Cailee Spaeny – Os cílios postiços antes do parto dizem muito. Eu também amo o momento em que ela vai se mudar para Graceland e ela senta em todas as cadeiras. 

Sofia Coppola (falando para Cailee) – Eu adoro como você senta no sofá, como se ela estivesse treinando como seria ser a dama na casa. Eu adoro esses momentos, e você os fez muito bem. 

Teve uma cena específica que gostou mais de filmar? 

Cailee Spaeny – Acho que, em todos os momentos que Elvis e Priscilla estavam se divertindo, a gente também estava se divertindo. Andar nos carrinhos de golfe à meia-noite, a cena na festa da piscina, a do beijo com os fogos de artifício. Todos esses momentos foram genuinamente divertidos de filmar. 
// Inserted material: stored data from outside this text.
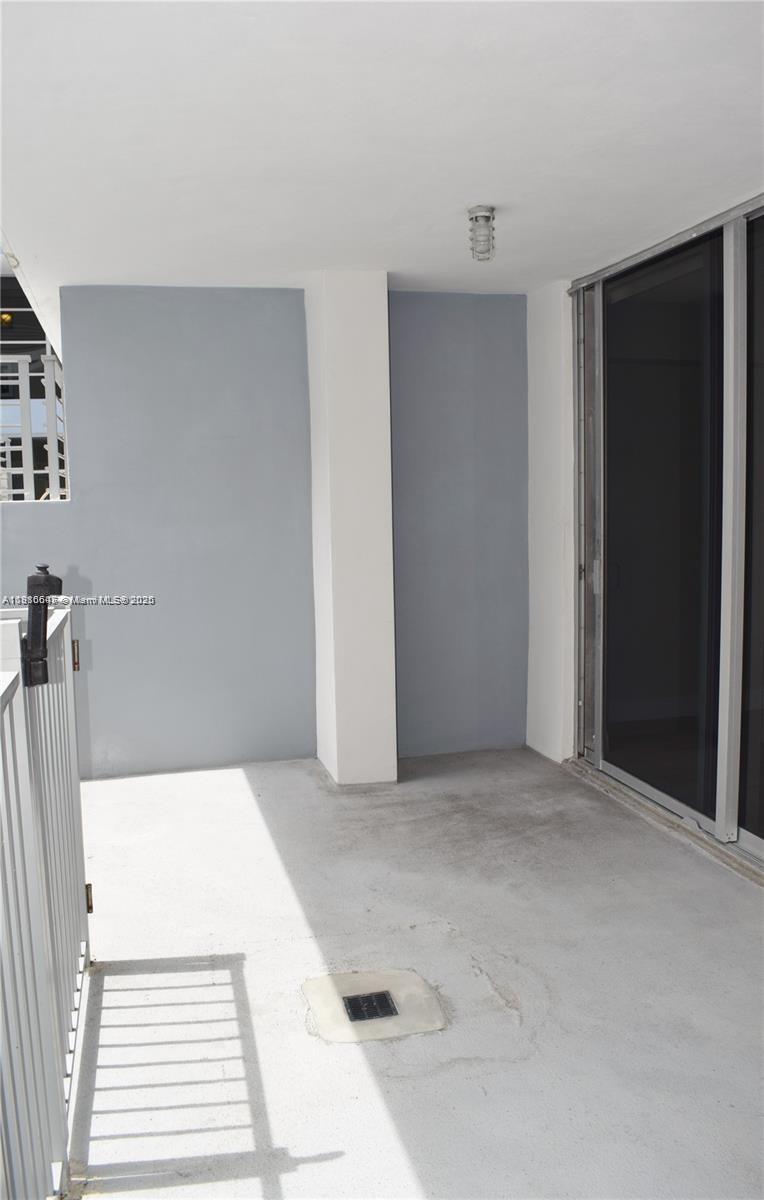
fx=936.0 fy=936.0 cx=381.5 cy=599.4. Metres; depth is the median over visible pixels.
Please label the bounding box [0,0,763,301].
ceiling
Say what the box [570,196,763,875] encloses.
sliding glass door
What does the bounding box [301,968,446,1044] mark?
floor drain
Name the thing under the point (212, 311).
back wall
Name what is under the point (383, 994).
drain grate
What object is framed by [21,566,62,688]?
gate latch
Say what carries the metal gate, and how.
on the concrete floor
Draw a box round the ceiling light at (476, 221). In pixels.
[467,205,495,261]
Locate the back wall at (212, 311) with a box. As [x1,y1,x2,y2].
[0,284,315,782]
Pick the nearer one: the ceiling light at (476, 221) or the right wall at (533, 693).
the ceiling light at (476, 221)
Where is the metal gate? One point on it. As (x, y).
(21, 1041)
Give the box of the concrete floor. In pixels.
[64,745,763,1199]
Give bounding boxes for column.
[305,274,396,787]
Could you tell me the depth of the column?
4.51 m
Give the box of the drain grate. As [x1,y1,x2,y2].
[343,990,398,1022]
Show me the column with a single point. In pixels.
(378, 394)
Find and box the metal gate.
[0,598,92,1199]
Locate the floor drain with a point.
(405, 1006)
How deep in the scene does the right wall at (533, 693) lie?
4.90 m
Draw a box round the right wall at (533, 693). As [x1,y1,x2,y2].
[525,275,578,764]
–> ALERTA: LEVE SPOILER ABAIXO

A trilha sonora é uma parte chave de “Priscilla”, assim como é de todos os seus filmes. Em relação à última cena, por que a escolha de “I Will Always Love You”, de Dolly Parton? 
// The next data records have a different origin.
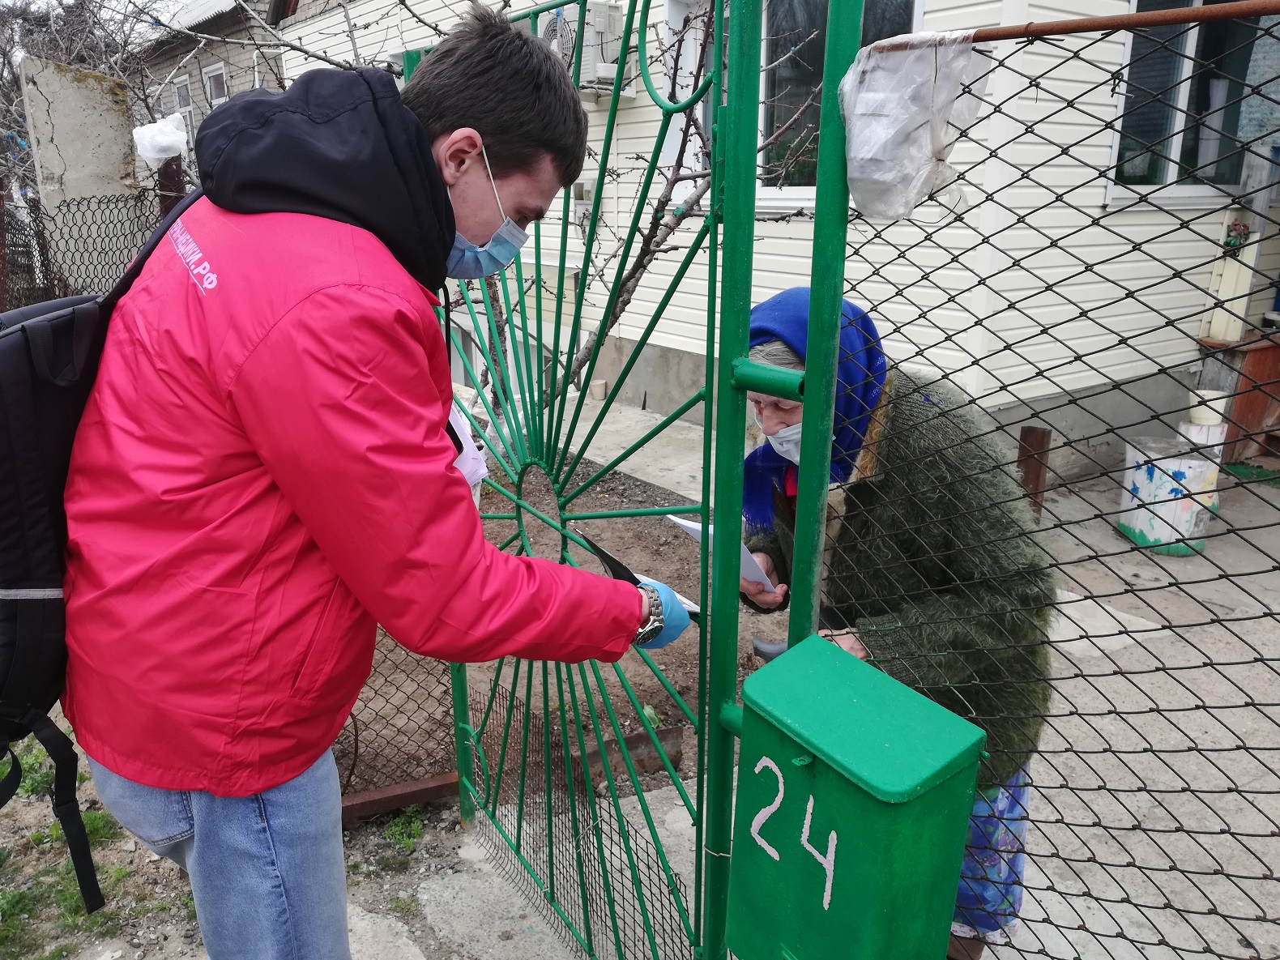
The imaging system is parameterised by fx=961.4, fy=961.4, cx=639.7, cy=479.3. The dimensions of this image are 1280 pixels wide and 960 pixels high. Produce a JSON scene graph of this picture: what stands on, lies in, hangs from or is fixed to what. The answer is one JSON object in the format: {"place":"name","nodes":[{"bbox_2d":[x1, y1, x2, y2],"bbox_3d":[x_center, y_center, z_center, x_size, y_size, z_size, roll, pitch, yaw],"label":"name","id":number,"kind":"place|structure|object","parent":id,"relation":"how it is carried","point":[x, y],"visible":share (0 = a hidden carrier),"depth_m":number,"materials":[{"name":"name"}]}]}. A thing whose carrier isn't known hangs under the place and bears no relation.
{"place":"outdoors","nodes":[
{"label":"outdoors","id":0,"kind":"place"},
{"bbox_2d":[0,0,200,44],"label":"sky","id":1,"kind":"structure","parent":0,"point":[54,1],"materials":[{"name":"white"}]},
{"bbox_2d":[127,0,304,180],"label":"neighbouring house","id":2,"kind":"structure","parent":0,"point":[240,33],"depth_m":15.89,"materials":[{"name":"grey brick"}]},
{"bbox_2d":[173,76,194,138],"bbox_3d":[-6.903,-5.470,14.721,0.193,1.333,0.892,-12,21,-35],"label":"window","id":3,"kind":"structure","parent":2,"relation":"in","point":[186,108],"depth_m":14.75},
{"bbox_2d":[202,62,229,108],"bbox_3d":[-6.063,-5.311,14.004,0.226,1.453,0.919,-12,21,-35],"label":"window","id":4,"kind":"structure","parent":2,"relation":"in","point":[213,74],"depth_m":14.08,"materials":[{"name":"white"}]},
{"bbox_2d":[0,725,493,959],"label":"dirt ground","id":5,"kind":"structure","parent":0,"point":[40,805],"materials":[{"name":"brown soil"}]},
{"bbox_2d":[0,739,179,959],"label":"grass patch","id":6,"kind":"object","parent":5,"relation":"on","point":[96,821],"visible":0.47,"depth_m":2.61,"materials":[{"name":"green plant"}]},
{"bbox_2d":[44,3,681,959],"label":"man","id":7,"kind":"object","parent":5,"relation":"on","point":[441,485],"visible":0.98,"depth_m":1.34},
{"bbox_2d":[0,206,184,911],"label":"backpack","id":8,"kind":"object","parent":7,"relation":"on","point":[70,323],"visible":0.55,"depth_m":1.28,"materials":[{"name":"black fabric"}]},
{"bbox_2d":[446,400,489,489],"bbox_3d":[-0.348,-0.058,1.762,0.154,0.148,0.169,6,18,18],"label":"paper","id":9,"kind":"object","parent":7,"relation":"attached to","point":[465,447],"visible":0.21,"depth_m":1.75,"materials":[{"name":"white paper"}]},
{"bbox_2d":[573,528,700,617],"bbox_3d":[0.005,0.175,1.767,0.202,0.137,0.229,-12,21,-35],"label":"clipboard","id":10,"kind":"object","parent":7,"relation":"in","point":[599,552],"visible":0.26,"depth_m":1.73,"materials":[{"name":"black plastic"}]},
{"bbox_2d":[333,631,462,809],"bbox_3d":[-0.851,0.509,2.728,0.797,0.977,0.070,-12,21,-35],"label":"wire fence","id":11,"kind":"object","parent":5,"relation":"on","point":[356,735],"visible":0.36,"depth_m":2.86,"materials":[{"name":"brown metal"}]},
{"bbox_2d":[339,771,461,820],"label":"metal bar","id":12,"kind":"object","parent":5,"relation":"on","point":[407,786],"visible":0.49,"depth_m":2.80,"materials":[{"name":"brown metal"}]},
{"bbox_2d":[381,806,427,852],"bbox_3d":[-0.688,1.013,2.783,0.198,0.089,0.229,-12,21,-35],"label":"weed","id":13,"kind":"object","parent":5,"relation":"on","point":[414,824],"visible":0.64,"depth_m":2.79,"materials":[{"name":"green plant"}]},
{"bbox_2d":[347,443,785,806],"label":"soil bed","id":14,"kind":"structure","parent":0,"point":[475,665],"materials":[{"name":"brown soil"}]},
{"bbox_2d":[468,0,819,409],"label":"bare tree","id":15,"kind":"object","parent":14,"relation":"on","point":[658,243],"visible":0.47,"depth_m":4.76,"materials":[{"name":"plant"}]},
{"bbox_2d":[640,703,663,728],"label":"green plant","id":16,"kind":"object","parent":14,"relation":"on","point":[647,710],"visible":0.44,"depth_m":3.33,"materials":[{"name":"green plant"}]},
{"bbox_2d":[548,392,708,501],"label":"concrete path","id":17,"kind":"structure","parent":0,"point":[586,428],"materials":[{"name":"grey concrete"}]},
{"bbox_2d":[268,0,1279,463],"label":"house","id":18,"kind":"structure","parent":0,"point":[653,343],"depth_m":5.86,"materials":[{"name":"plastic"}]},
{"bbox_2d":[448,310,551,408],"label":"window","id":19,"kind":"structure","parent":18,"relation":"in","point":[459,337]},
{"bbox_2d":[568,177,595,224],"bbox_3d":[-0.452,-2.126,7.324,0.185,0.300,0.301,-12,21,-35],"label":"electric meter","id":20,"kind":"object","parent":18,"relation":"attached to","point":[584,186],"visible":0.51,"depth_m":7.25,"materials":[{"name":"white"}]},
{"bbox_2d":[539,0,634,93],"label":"air conditioner","id":21,"kind":"object","parent":18,"relation":"attached to","point":[599,6],"visible":0.55,"depth_m":6.58,"materials":[{"name":"white plastic"}]},
{"bbox_2d":[661,0,712,202],"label":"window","id":22,"kind":"structure","parent":18,"relation":"in","point":[684,52],"depth_m":5.90,"materials":[{"name":"white"}]},
{"bbox_2d":[665,0,924,203],"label":"window","id":23,"kind":"structure","parent":18,"relation":"in","point":[767,76],"depth_m":5.78,"materials":[{"name":"glass"}]},
{"bbox_2d":[1108,0,1267,202],"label":"window","id":24,"kind":"structure","parent":18,"relation":"in","point":[1162,178],"depth_m":5.82,"materials":[{"name":"glass"}]},
{"bbox_2d":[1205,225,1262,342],"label":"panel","id":25,"kind":"object","parent":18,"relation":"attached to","point":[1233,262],"visible":0.75,"depth_m":6.08,"materials":[{"name":"white"}]},
{"bbox_2d":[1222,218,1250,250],"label":"flower","id":26,"kind":"object","parent":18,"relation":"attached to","point":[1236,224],"visible":0.84,"depth_m":6.06,"materials":[{"name":"plant"}]},
{"bbox_2d":[401,426,1279,959],"label":"concrete pavement","id":27,"kind":"structure","parent":0,"point":[1085,915],"materials":[{"name":"grey concrete"}]},
{"bbox_2d":[405,0,757,959],"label":"metal gate","id":28,"kind":"structure","parent":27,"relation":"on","point":[703,509],"depth_m":1.85,"materials":[{"name":"green metal"}]},
{"bbox_2d":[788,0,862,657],"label":"gate post","id":29,"kind":"object","parent":27,"relation":"on","point":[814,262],"visible":0.75,"depth_m":1.37,"materials":[{"name":"green metal"}]},
{"bbox_2d":[738,289,1062,959],"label":"woman","id":30,"kind":"object","parent":27,"relation":"on","point":[931,504],"visible":0.49,"depth_m":1.86},
{"bbox_2d":[666,516,769,596],"bbox_3d":[0.189,0.166,2.143,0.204,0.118,0.241,-12,21,-35],"label":"paper","id":31,"kind":"object","parent":30,"relation":"in","point":[676,520],"visible":0.24,"depth_m":2.08,"materials":[{"name":"white paper"}]},
{"bbox_2d":[1017,425,1051,516],"bbox_3d":[1.956,0.028,4.819,0.126,0.577,0.123,-12,21,-35],"label":"wooden post","id":32,"kind":"object","parent":27,"relation":"on","point":[1032,431],"visible":0.64,"depth_m":4.74,"materials":[{"name":"brown wood"}]},
{"bbox_2d":[820,0,1279,959],"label":"chain-link fence","id":33,"kind":"object","parent":27,"relation":"on","point":[1196,708],"visible":0.88,"depth_m":1.47,"materials":[{"name":"black metal"}]},
{"bbox_2d":[725,632,987,959],"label":"mailbox","id":34,"kind":"object","parent":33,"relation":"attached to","point":[830,794],"visible":0.98,"depth_m":1.26,"materials":[{"name":"green metal"}]},
{"bbox_2d":[836,29,989,220],"bbox_3d":[0.356,-0.470,1.289,0.191,0.237,0.203,-12,21,-35],"label":"plastic bag","id":35,"kind":"object","parent":33,"relation":"hanging from","point":[928,154],"visible":0.9,"depth_m":1.24,"materials":[{"name":"white plastic"}]},
{"bbox_2d":[1116,433,1223,553],"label":"painted block","id":36,"kind":"object","parent":27,"relation":"on","point":[1185,471],"visible":0.79,"depth_m":4.72,"materials":[{"name":"white"}]},
{"bbox_2d":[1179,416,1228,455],"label":"stand","id":37,"kind":"object","parent":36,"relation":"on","point":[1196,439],"visible":0.45,"depth_m":5.20,"materials":[{"name":"white plastic"}]},
{"bbox_2d":[1186,388,1228,429],"bbox_3d":[3.114,-0.398,5.297,0.195,0.165,0.194,-12,21,-35],"label":"bucket","id":38,"kind":"object","parent":36,"relation":"on","point":[1204,418],"visible":0.95,"depth_m":5.23,"materials":[{"name":"white plastic"}]},
{"bbox_2d":[1198,333,1279,462],"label":"wooden bench","id":39,"kind":"object","parent":27,"relation":"on","point":[1252,367],"visible":0.7,"depth_m":6.15,"materials":[{"name":"brown wood"}]},
{"bbox_2d":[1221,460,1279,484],"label":"green mat","id":40,"kind":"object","parent":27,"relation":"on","point":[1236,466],"visible":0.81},
{"label":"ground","id":41,"kind":"structure","parent":0},
{"bbox_2d":[20,55,138,282],"bbox_3d":[-3.368,-1.443,5.990,0.465,1.990,0.331,-12,21,-35],"label":"concrete pillar","id":42,"kind":"structure","parent":41,"relation":"on","point":[120,146],"depth_m":5.71,"materials":[{"name":"grey concrete"}]},
{"bbox_2d":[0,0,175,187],"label":"bare tree","id":43,"kind":"object","parent":41,"relation":"on","point":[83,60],"visible":0.42,"depth_m":10.21,"materials":[{"name":"plant"}]},
{"bbox_2d":[0,175,195,305],"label":"wire fence","id":44,"kind":"object","parent":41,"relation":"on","point":[88,205],"visible":0.43,"depth_m":4.79,"materials":[{"name":"black metal"}]},
{"bbox_2d":[132,111,189,169],"bbox_3d":[-2.418,-1.713,4.894,0.282,0.274,0.282,-12,21,-35],"label":"plastic bag","id":45,"kind":"object","parent":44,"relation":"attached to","point":[165,130],"visible":0.88,"depth_m":4.81,"materials":[{"name":"white plastic"}]},
{"bbox_2d":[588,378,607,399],"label":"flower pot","id":46,"kind":"object","parent":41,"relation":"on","point":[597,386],"visible":0.95,"depth_m":8.00,"materials":[{"name":"ceramic"}]}
]}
Sofia Coppola – Eu pensei nessa música enquanto escrevia o roteiro. Soube que eles amavam essa canção e que Elvis a cantava para Priscilla. Então, eu a escutava enquanto escrevia a parte final. Pensei que é uma música que carrega muita emoção, e adoraria ouvi-la na cena em que ela está dirigindo para fora dos portões de Graceland. Era importante para mim que fosse a voz de uma mulher no final do filme, já que ela está se libertando e tem toda a história de como a Dolly Parton conseguiu ficar com os direitos dessa canção, tem uma história de força ali. É uma canção carregada de emoção, e eu fico feliz que pudemos usá-la no filme. 

Cailee, trabalhar com diretoras como a Sofia e a Zoe Lister-Jones te faz querer ir para trás das câmeras um dia? 
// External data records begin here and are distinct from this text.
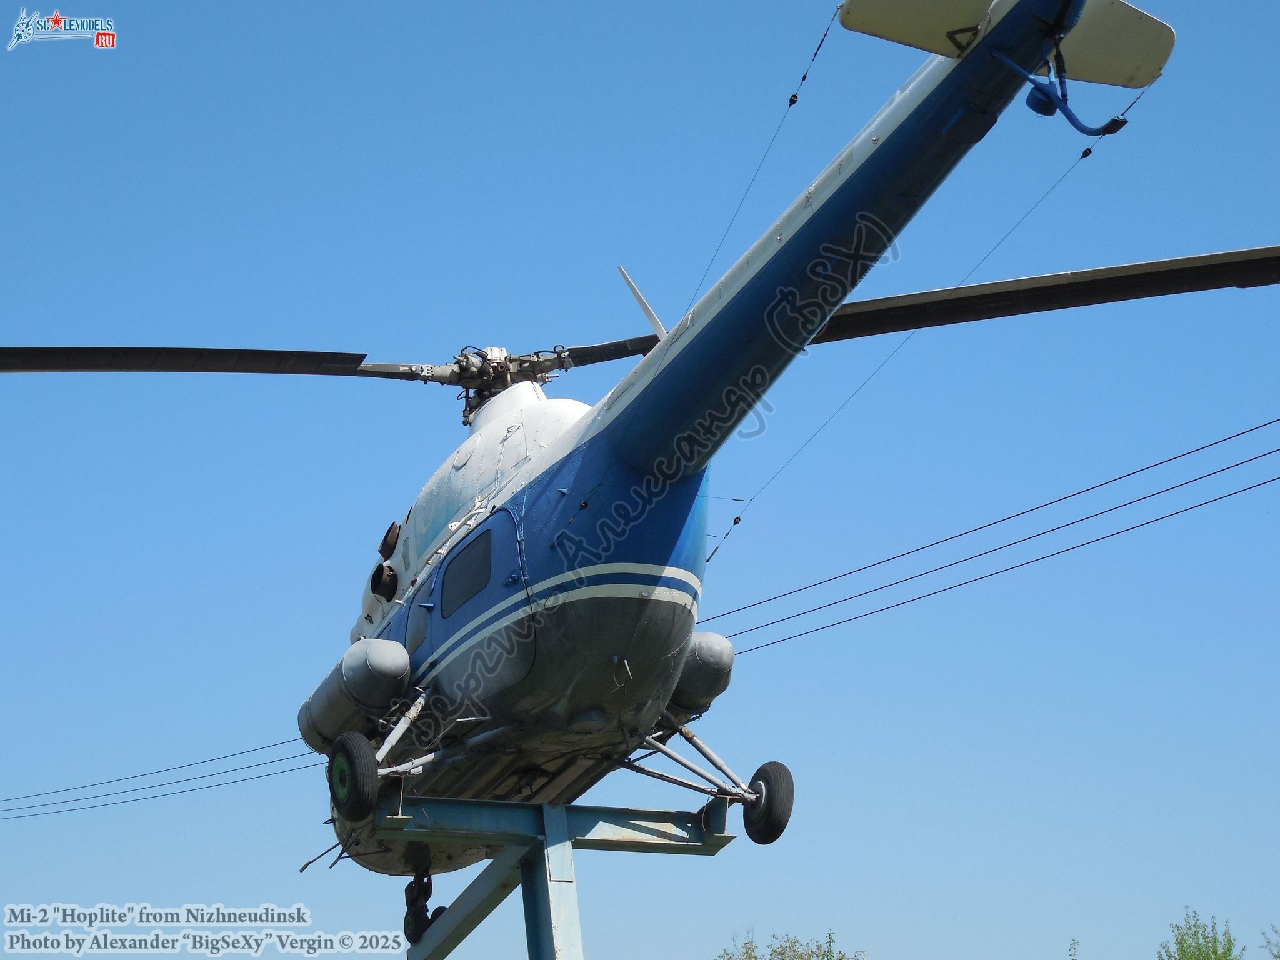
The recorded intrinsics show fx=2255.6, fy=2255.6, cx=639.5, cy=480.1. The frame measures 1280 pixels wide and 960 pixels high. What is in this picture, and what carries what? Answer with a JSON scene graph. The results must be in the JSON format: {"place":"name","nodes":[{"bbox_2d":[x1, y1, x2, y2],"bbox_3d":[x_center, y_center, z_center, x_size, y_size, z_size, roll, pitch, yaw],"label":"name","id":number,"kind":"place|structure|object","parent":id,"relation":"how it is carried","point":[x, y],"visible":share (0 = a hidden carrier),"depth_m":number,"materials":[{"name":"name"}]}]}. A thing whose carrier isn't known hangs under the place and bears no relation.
{"place":"outdoors","nodes":[
{"label":"outdoors","id":0,"kind":"place"},
{"bbox_2d":[0,735,322,816],"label":"power line","id":1,"kind":"object","parent":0,"point":[189,765],"visible":0.65,"depth_m":29.49,"materials":[{"name":"metal"}]},
{"bbox_2d":[0,0,1279,959],"label":"sky","id":2,"kind":"structure","parent":0,"point":[390,579],"materials":[{"name":"blue"}]},
{"bbox_2d":[701,417,1278,655],"bbox_3d":[2.762,-0.004,17.305,1.444,2.336,10.555,3,-16,-13],"label":"power line","id":3,"kind":"object","parent":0,"point":[1151,466],"visible":0.91,"depth_m":16.91,"materials":[{"name":"black metal"}]},
{"label":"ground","id":4,"kind":"structure","parent":0},
{"bbox_2d":[371,793,738,959],"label":"support frame","id":5,"kind":"object","parent":4,"relation":"on","point":[504,805],"visible":0.9,"depth_m":13.31,"materials":[{"name":"metal"}]},
{"bbox_2d":[0,1,1275,931],"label":"helicopter","id":6,"kind":"object","parent":5,"relation":"on","point":[645,410],"visible":0.93,"depth_m":11.36,"materials":[{"name":"blue metal"}]},
{"bbox_2d":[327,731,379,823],"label":"wheel","id":7,"kind":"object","parent":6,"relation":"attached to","point":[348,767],"visible":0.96,"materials":[{"name":"black rubber"}]},
{"bbox_2d":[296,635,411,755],"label":"fuel tank","id":8,"kind":"object","parent":6,"relation":"attached to","point":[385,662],"visible":0.76,"depth_m":12.14,"materials":[{"name":"grey metal"}]},
{"bbox_2d":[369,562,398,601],"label":"exhaust pipe","id":9,"kind":"object","parent":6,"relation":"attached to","point":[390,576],"visible":0.95,"depth_m":12.85,"materials":[{"name":"black metal"}]},
{"bbox_2d":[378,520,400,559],"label":"exhaust pipe","id":10,"kind":"object","parent":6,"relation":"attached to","point":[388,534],"visible":0.94,"depth_m":13.39,"materials":[{"name":"black metal"}]},
{"bbox_2d":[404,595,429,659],"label":"cabin window","id":11,"kind":"structure","parent":6,"relation":"in","point":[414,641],"depth_m":12.68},
{"bbox_2d":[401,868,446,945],"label":"landing gear","id":12,"kind":"object","parent":6,"relation":"attached to","point":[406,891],"visible":0.81,"depth_m":14.20,"materials":[{"name":"black rubber"}]},
{"bbox_2d":[440,529,491,618],"bbox_3d":[-0.887,0.451,12.158,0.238,0.523,0.840,3,-16,-13],"label":"window","id":13,"kind":"structure","parent":6,"relation":"in","point":[483,574],"depth_m":12.14,"materials":[{"name":"glass"}]},
{"bbox_2d":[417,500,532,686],"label":"cabin door","id":14,"kind":"structure","parent":6,"relation":"in","point":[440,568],"depth_m":11.84,"materials":[{"name":"blue metal"}]},
{"bbox_2d":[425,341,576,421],"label":"rotor hub","id":15,"kind":"object","parent":6,"relation":"on","point":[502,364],"visible":0.55,"depth_m":13.70,"materials":[{"name":"metal"}]},
{"bbox_2d":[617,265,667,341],"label":"antenna","id":16,"kind":"object","parent":6,"relation":"attached to","point":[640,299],"visible":0.72,"depth_m":13.30,"materials":[{"name":"metal"}]},
{"bbox_2d":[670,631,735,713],"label":"tank","id":17,"kind":"object","parent":6,"relation":"attached to","point":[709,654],"visible":0.48,"depth_m":12.47,"materials":[{"name":"grey metal"}]},
{"bbox_2d":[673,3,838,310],"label":"cable","id":18,"kind":"object","parent":6,"relation":"attached to","point":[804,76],"visible":0.88,"depth_m":13.38,"materials":[{"name":"metal"}]},
{"bbox_2d":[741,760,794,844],"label":"wheel","id":19,"kind":"object","parent":6,"relation":"attached to","point":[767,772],"visible":0.95,"depth_m":12.48,"materials":[{"name":"black rubber"}]},
{"bbox_2d":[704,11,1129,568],"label":"cable","id":20,"kind":"object","parent":6,"relation":"attached to","point":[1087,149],"visible":0.87,"depth_m":15.07,"materials":[{"name":"metal"}]},
{"bbox_2d":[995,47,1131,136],"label":"tail skid","id":21,"kind":"object","parent":6,"relation":"attached to","point":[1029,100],"visible":0.93,"depth_m":10.07,"materials":[{"name":"blue metal"}]},
{"bbox_2d":[716,930,865,959],"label":"tree","id":22,"kind":"object","parent":4,"relation":"on","point":[782,953],"visible":0.99,"depth_m":35.65,"materials":[{"name":"green plant"}]},
{"bbox_2d":[1067,937,1079,959],"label":"tree","id":23,"kind":"object","parent":4,"relation":"on","point":[1072,945],"visible":0.99,"depth_m":23.90,"materials":[{"name":"green plant"}]},
{"bbox_2d":[1154,908,1241,959],"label":"tree","id":24,"kind":"object","parent":4,"relation":"on","point":[1183,934],"visible":1,"depth_m":29.96,"materials":[{"name":"green plant"}]},
{"bbox_2d":[1259,925,1279,959],"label":"tree","id":25,"kind":"object","parent":4,"relation":"on","point":[1275,955],"visible":1,"depth_m":26.26,"materials":[{"name":"green plant"}]}
]}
Cailee Spaeny – Eu não sei, talvez. Eu sempre me interessei em produzir. Eu acho que meu cérebro funciona de uma forma que pode levar a isso. Eu não tenho certeza. 

Sofia, você tem quase três décadas de carreira como diretora. O que você aprendeu sobre direção nos seus primeiros filmes, como “As Virgens Suicidas” e “Encontros e Desencontros”, que aplicou neste filme ou em outros mais recentes de sua filmografia? 

Sofia Coppola – Acho que aprendi a trabalhar com o que me atrai e a confiar na minha intuição, porque não tem como saber quem vai se conectar com o seu trabalho. Eu penso que a sua intuição sempre te diz as melhores escolhas a serem feitas. 

“Priscilla” estreia nos cinemas brasileiros em 26 de dezembro.